**Exercise brief:** Every record is to be duplicated exactly as it reads, without its images.

_ _ _ _ _

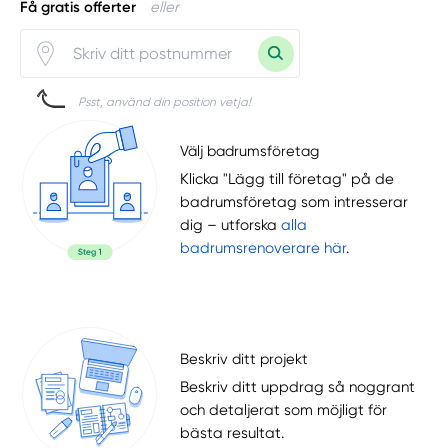
Få gratis offerter
eller
Psst, använd din position vetja!
Välj badrumsföretag
Klicka "Lägg till företag" på de
badrumsföretag som intresserar
dig – utforska
alla
badrumsrenoverare här
.
Beskriv ditt projekt
Beskriv ditt uppdrag så noggrant
och detaljerat som möjligt för
bästa resultat.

_ _ _ _ _

**Reply to the task:**
Få gratis offerter
eller
Psst, använd din position vetja!
Välj badrumsföretag
Klicka "Lägg till företag" på de
badrumsföretag som intresserar
dig – utforska
alla
badrumsrenoverare här
.
Beskriv ditt projekt
Beskriv ditt uppdrag så noggrant
och detaljerat som möjligt för
bästa resultat.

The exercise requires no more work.